Meaning of Non-contact Games
Non-contact games are sports where participants should have no possible means of impact, where players have separate lanes or take turns of play, such as sprinting, swimming, darts, snooker, gymnastics, tennis, table tennis, chess, badminton etc.
Meaning of Swimming
Swimming is an act of moving through the water by using the arms, legs, and body in motions called strokes. The most common strokes are the crawl, backstroke, breaststroke, butterfly, and sidestroke. Swimming is an integral part of almost all water-based activities. It is also a competitive sport itself.
Strokes in Swimming
The following are the strokes in swimming:
Breast Stroke Skills
This is a swimming stroke in which both arms are extended and pulled back together in a circular motion while both legs are thrust out and pulled back together.
The breaststroke is one of the easiest and most relaxing strokes for novices. Competitive swimmers, however, find it difficult because it uses more energy than the crawl and backstroke when swum at a fast pace. The breaststroke has undergone major changes since it was introduced in the 17th century. Most swimmers now use a technique called the wave breaststroke, which Hungarian coach Jozsef Nagy developed in the late 1980s.This interactive illustration captures four moments in the breaststroke. The breaststroke is the slowest competitive stroke, and during races the technique of the swimmers is strictly regulated to ensure a fair contest. In this diagram, the swimmer is moving to the right.
Butterfly Stroke Skills
In butterfly stroke the arms move together through the water and the feet pump together in what is Known as the dolphin kick.
Learning to Swim
In many parts of the world, people learn to swim by imitating others, most often their parents, brothers, sisters, and friends. Most youngsters in North America also take lessons at swim clubs, community centers, schools, or recreational facilities. In addition, the American Swimming Coaches Association (ASCA) and the American Red Cross sponsor programs that teach children about water safety.
Instructors teach students skills that will make them safe, efficient, and confident swimmers. Beginners first put their heads in the water and blow bubbles by exhaling. Gradually, students progress to floating, treading water, and ultimately, learning the techniques of the major strokes.
Students use various pieces of equipment during these lessons. Water-wings are inflatable worn around the upper arms; they allow children to float easily. Kickboards are buoyant boards that students can rest their arms on; this keeps their upper bodies afloat and allows them to concentrate on kicking correctly. Pull-buoys are foam floats that swimmers hold between their thighs to keep the lower body high and flat on the surface of water; using them, students can learn the arm and upper body movements of various strokes. Paddles are small, firm boards fitted over the hands; they force students to pull their arms through the water correctly. Fins worn on the feet allow swimmers to go faster and to develop proper body position and power.

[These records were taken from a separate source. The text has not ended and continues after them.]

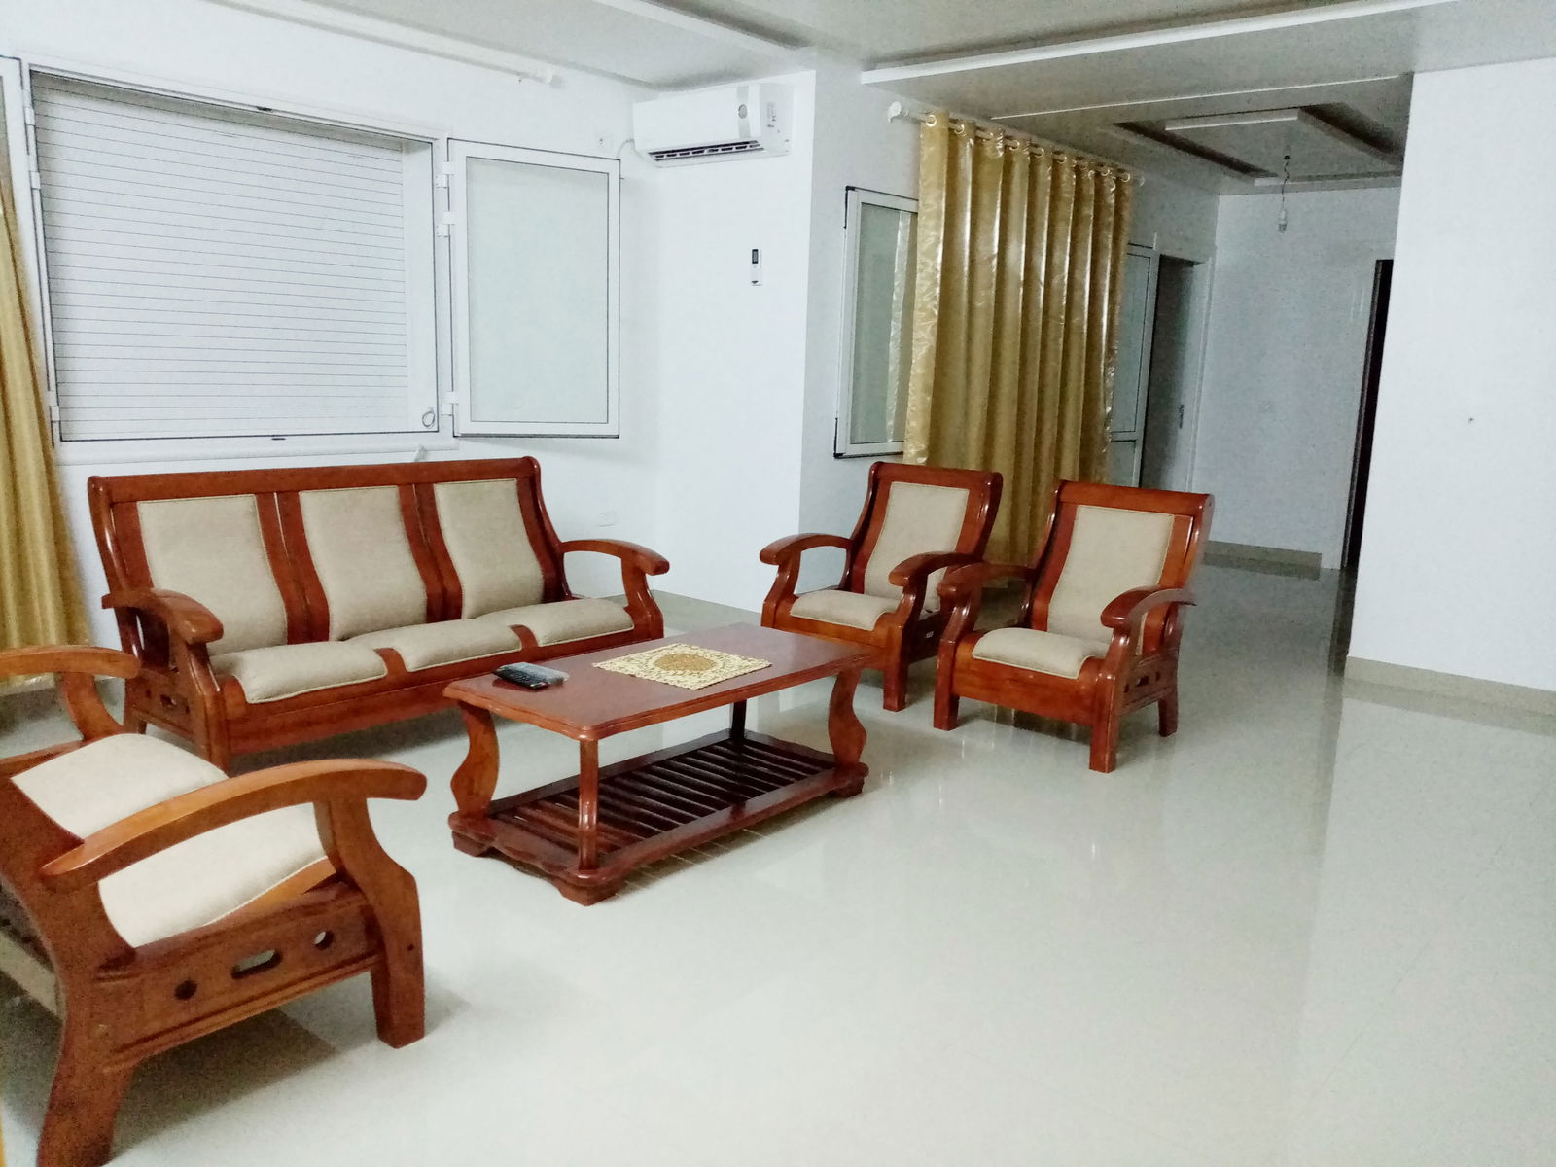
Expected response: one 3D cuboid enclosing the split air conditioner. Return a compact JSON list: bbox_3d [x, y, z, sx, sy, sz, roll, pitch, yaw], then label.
[{"bbox_3d":[-0.331,-2.188,5.593,0.840,0.309,0.208,11,15,39],"label":"split air conditioner"}]

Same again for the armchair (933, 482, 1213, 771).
[{"bbox_3d":[1.143,0.114,4.470,0.748,0.901,0.811,11,14,39],"label":"armchair"}]

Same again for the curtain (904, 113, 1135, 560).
[{"bbox_3d":[1.489,-1.274,6.968,0.139,2.467,2.377,11,15,39],"label":"curtain"}]

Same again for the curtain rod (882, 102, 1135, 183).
[{"bbox_3d":[1.437,-2.453,6.647,0.104,0.069,2.738,11,15,39],"label":"curtain rod"}]

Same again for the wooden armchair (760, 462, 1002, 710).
[{"bbox_3d":[0.457,-0.031,5.086,0.748,0.901,0.811,10,14,37],"label":"wooden armchair"}]

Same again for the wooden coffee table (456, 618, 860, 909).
[{"bbox_3d":[-0.316,0.480,3.516,0.592,0.455,1.168,11,15,39],"label":"wooden coffee table"}]

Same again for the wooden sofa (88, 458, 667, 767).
[{"bbox_3d":[-1.361,0.060,4.315,0.811,0.901,1.895,11,15,40],"label":"wooden sofa"}]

Swimming Hazards and Safety Measures
Individuals should not swim in conditions that their ability and experience will not allow them to handle. For inexperienced recreational swimmers, many safety hazards exist – even in a pool. These hazards include misjudging a dive and hitting one’s head on the bottom, holding one’s Breath too long, becoming exhausted, and experiencing sudden cramps while too far from shore or other swimmers.
In rivers and oceans, all swimmers should respect the power of nature. Powerful waves, tides, and currents can easily overpower even the most experienced swimmers, sweeping them out beyond safety or throwing them into coral or rocks. Caves pose additional dangers because swimmers can be trapped inside them. Swimmers must follow the instructions of lifeguards and obey posted information about water conditions, tides, and other dangers such as jellyfish or pollution. A good precaution for children is the buddy system, in which each child is paired with another while in the water. This system ensures that no person is swimming alone and that if an emergency does happen, the lifeguard can be notified immediately.
- Define non-contact games
- Define swimming
- Mention 5 strokes in swimming and explain two.